New Jersey Appellate Court Finds Lack of Specificity in Causation of Negligence Claim Does Not Bar Suit

A New Jersey Appellate Court ruled that a plaintiff’s lack of specificity as to what caused her bicycle accident did not support the trial court’s finding that the plaintiff presented no evidence of causation to support her negligence claim. In Walter v. California Avenue Ventures LLC, the Appellate Court reversed the trial court’s summary judgment in favor of the defendants and found that the record established a triable issue of fact on whether the condition of the sidewalk caused plaintiff’s fall and subsequent injuries.

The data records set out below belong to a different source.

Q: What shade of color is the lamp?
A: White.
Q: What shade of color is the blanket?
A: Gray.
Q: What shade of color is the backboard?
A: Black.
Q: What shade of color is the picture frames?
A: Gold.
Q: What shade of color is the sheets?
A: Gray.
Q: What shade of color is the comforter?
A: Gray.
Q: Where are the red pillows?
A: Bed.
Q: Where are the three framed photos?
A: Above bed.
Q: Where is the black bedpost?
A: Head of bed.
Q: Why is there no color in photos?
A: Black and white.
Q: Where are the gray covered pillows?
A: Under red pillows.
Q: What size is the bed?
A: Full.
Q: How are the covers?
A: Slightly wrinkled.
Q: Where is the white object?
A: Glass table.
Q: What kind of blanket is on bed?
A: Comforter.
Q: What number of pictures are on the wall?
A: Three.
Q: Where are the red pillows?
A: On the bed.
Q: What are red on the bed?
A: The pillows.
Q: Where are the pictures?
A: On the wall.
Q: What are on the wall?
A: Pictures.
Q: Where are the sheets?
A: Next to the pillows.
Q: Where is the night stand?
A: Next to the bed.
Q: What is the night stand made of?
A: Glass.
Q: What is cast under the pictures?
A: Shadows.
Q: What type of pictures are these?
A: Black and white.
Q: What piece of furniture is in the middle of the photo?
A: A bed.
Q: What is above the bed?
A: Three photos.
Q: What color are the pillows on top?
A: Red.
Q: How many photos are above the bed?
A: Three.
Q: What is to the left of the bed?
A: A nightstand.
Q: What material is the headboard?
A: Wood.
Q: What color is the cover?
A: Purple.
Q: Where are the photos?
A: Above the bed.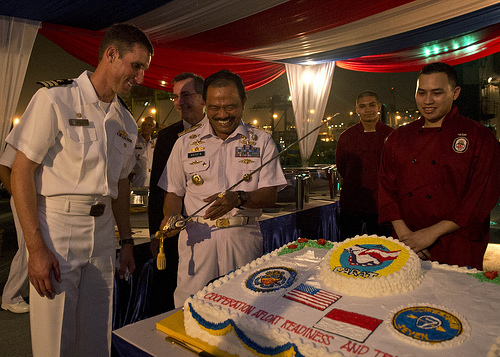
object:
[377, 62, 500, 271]
chef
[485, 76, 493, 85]
light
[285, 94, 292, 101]
light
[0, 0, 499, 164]
background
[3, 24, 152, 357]
captain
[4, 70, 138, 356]
dress whites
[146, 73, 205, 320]
man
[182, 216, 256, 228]
belt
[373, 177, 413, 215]
ground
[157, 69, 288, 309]
man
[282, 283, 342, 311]
flag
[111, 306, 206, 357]
table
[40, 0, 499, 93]
fabric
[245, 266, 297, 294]
navy logo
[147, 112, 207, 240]
suit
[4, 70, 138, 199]
shirt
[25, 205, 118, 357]
pants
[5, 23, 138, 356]
man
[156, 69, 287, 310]
captain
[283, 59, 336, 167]
curtain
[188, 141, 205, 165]
badges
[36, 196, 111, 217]
belt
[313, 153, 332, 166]
green leaves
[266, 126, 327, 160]
floor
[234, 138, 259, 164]
awards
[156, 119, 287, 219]
shirt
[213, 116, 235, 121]
mustache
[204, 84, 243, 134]
face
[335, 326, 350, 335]
white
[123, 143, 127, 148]
button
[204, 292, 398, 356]
indonesia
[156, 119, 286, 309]
indonesian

In Walter, plaintiff was injured while riding her bike when she hit an object on the sidewalk and fell over the handlebars. At her deposition, plaintiff testified that the object she hit was really hard and may have been a “metal thing.” She further testified that she “fell between two things” and that the accident happened very quickly. Plaintiff admitted that she did not know exactly what caused her bike to lose control.Plaintiff also submitted an affidavit after her deposition to clarify her testimony, which stated that she did not know the mechanics of what caused her to fall, but that the front tire of the bike came in contact with a “metal cover.”

Subsequently, the plaintiff retained an engineer to inspect the site of the accident. The engineer observed two obstructions on the sidewalk—an abandoned water service box and an abandoned sewer cleanout box. The engineer noted that the metal boxes created depressions and protrusions on the sidewalk and concluded that the two utility boxes were clearly the cause of plaintiff’s accident.

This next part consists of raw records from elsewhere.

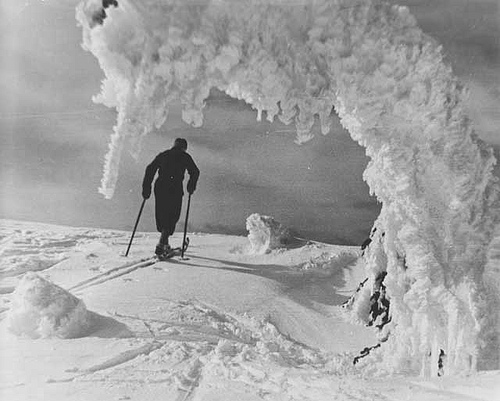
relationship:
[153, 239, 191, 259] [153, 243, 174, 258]
skis on man's feet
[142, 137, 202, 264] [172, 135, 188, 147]
man with dark hair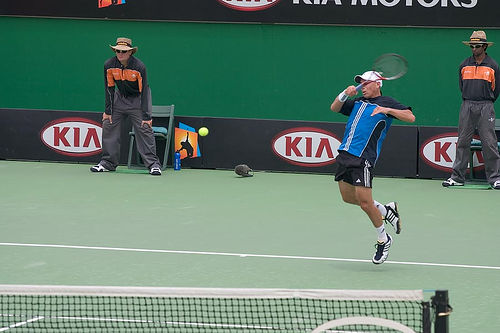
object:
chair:
[127, 104, 177, 171]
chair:
[466, 138, 496, 184]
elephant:
[90, 37, 162, 175]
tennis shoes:
[372, 232, 394, 264]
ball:
[198, 127, 208, 136]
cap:
[354, 71, 383, 89]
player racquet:
[341, 53, 411, 101]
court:
[0, 0, 498, 333]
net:
[1, 283, 435, 330]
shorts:
[334, 153, 375, 188]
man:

Defendants argued that plaintiff failed to present any evidence that the boxes were the cause of her fall because she did not testify with specificity as to how the accident happened. Defendants further argued that plaintiff could not proceed to trial unless she could say what caused her to fall, either before she noticed it or after.

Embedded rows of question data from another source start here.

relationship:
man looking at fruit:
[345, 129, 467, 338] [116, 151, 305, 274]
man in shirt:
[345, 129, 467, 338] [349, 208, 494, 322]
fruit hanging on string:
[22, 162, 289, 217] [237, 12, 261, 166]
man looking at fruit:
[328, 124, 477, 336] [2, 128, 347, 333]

The trial court agreed and entered summary judgment in favor of the defendants. The court found that plaintiff had no idea of the cause of the accident and that the engineer’s finding was conclusory in that he simply identified an alleged dangerous condition in the area of plaintiff’s fall and assumed the condition was the cause.

In reversing the trial court, the Appellate Court held that the record sufficiently established a triable issue of fact as to whether the two obstructions on the sidewalk caused plaintiff’s fall. The Court noted that the plaintiff’s testimony that she hit a hard, possibly metal, object and fell between two things, in conjunction with her expert’s findings, could lead a reasonable factfinder to determine that the plaintiff ran over one of the two boxes. Citing New Jersey case law, the Court found that while plaintiff has the burden of proving causation, she does not have to establish it by direct and indisputable evidence, but can rest on legitimate inference, as long as “the proof will justify a reasonable and logical inference as distinguished from mere speculation.” In this case, plaintiff satisfied this burden.